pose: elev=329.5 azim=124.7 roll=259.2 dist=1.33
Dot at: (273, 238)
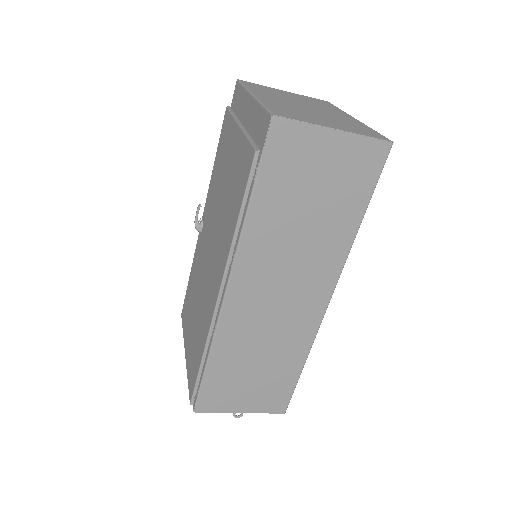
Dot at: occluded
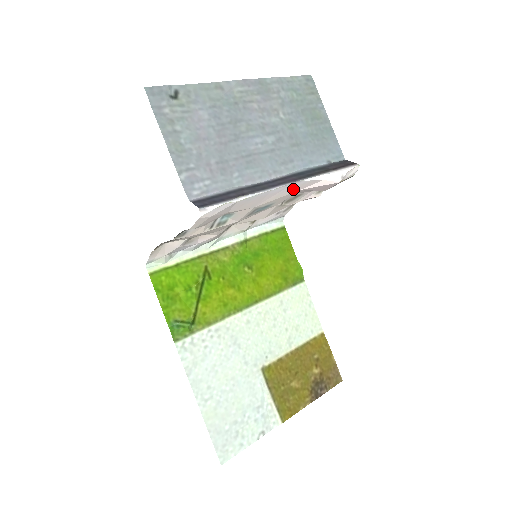
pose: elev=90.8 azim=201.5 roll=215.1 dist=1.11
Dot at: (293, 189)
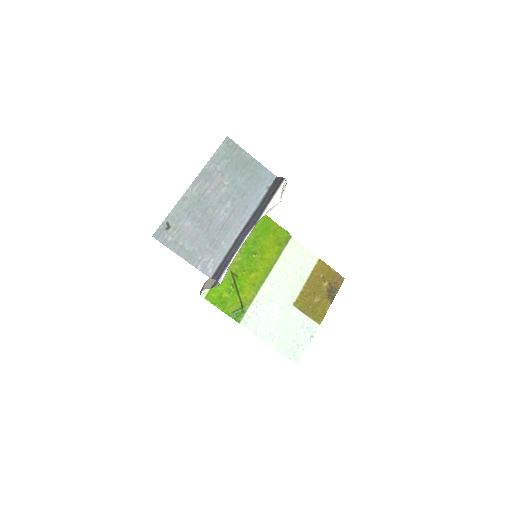
Dot at: occluded
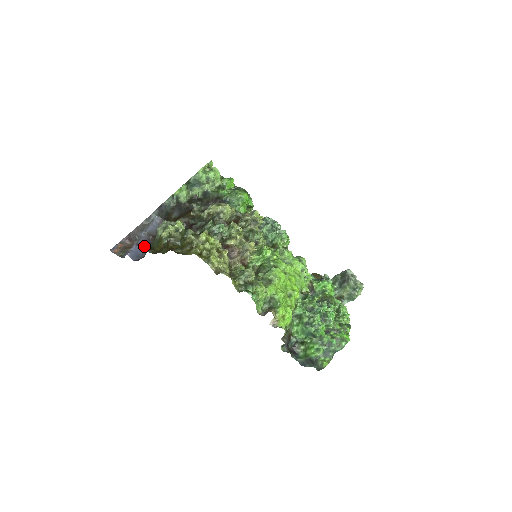
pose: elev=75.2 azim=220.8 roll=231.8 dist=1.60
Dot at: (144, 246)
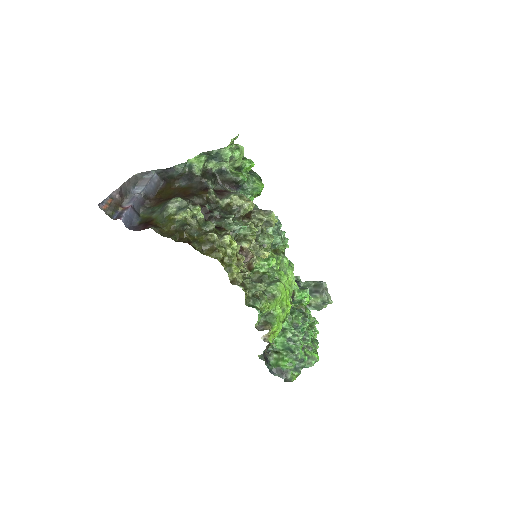
Dot at: (138, 209)
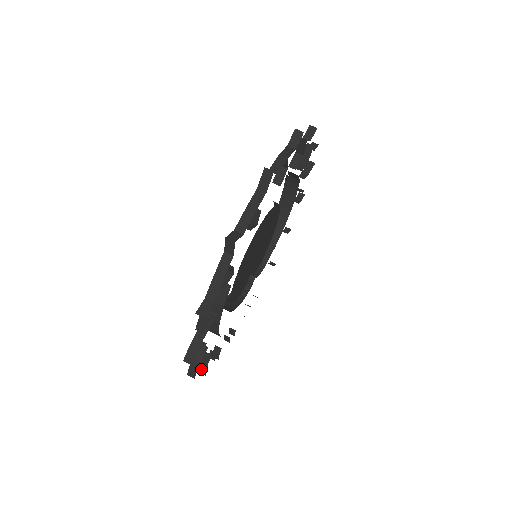
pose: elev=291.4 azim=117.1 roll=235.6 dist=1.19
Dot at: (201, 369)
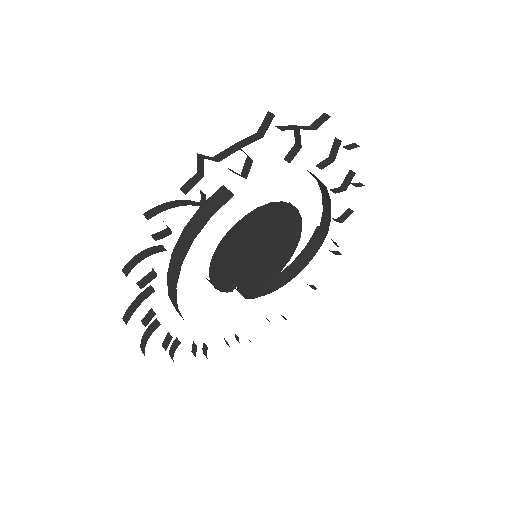
Dot at: (129, 310)
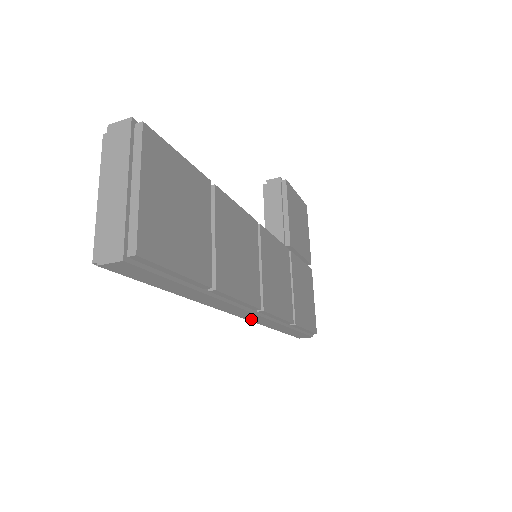
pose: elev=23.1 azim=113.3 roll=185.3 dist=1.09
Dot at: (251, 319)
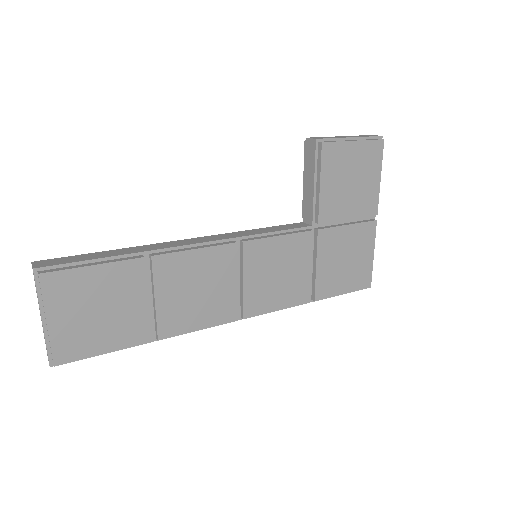
Dot at: occluded
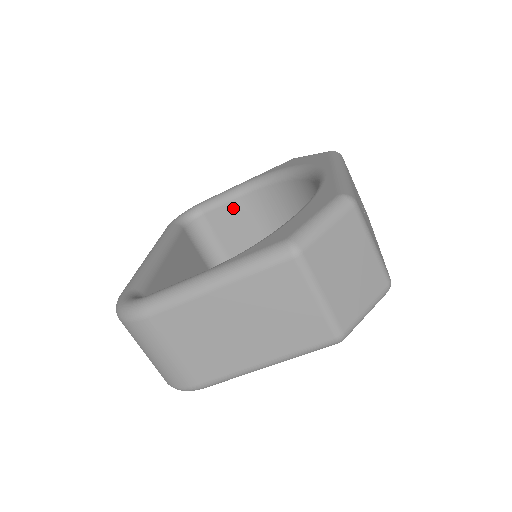
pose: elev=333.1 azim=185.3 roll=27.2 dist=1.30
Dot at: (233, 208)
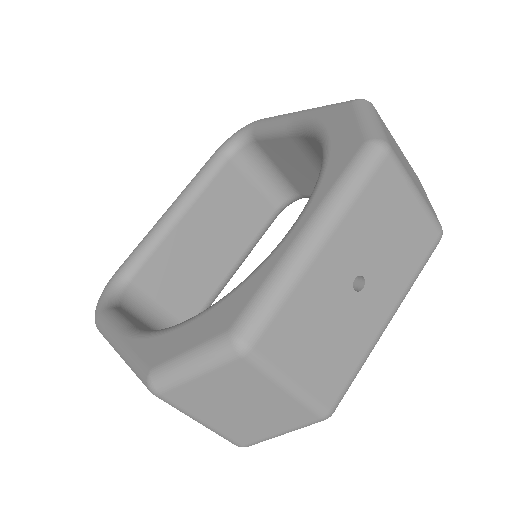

THE EXERCISE
List every line above that contains the string "dist".

TASK RESULT
pose: elev=329.5 azim=124.7 roll=259.2 dist=1.33
pose: elev=90.8 azim=201.5 roll=215.1 dist=1.11
pose: elev=75.2 azim=220.8 roll=231.8 dist=1.60
pose: elev=291.4 azim=117.1 roll=235.6 dist=1.19
pose: elev=23.1 azim=113.3 roll=185.3 dist=1.09
pose: elev=333.1 azim=185.3 roll=27.2 dist=1.30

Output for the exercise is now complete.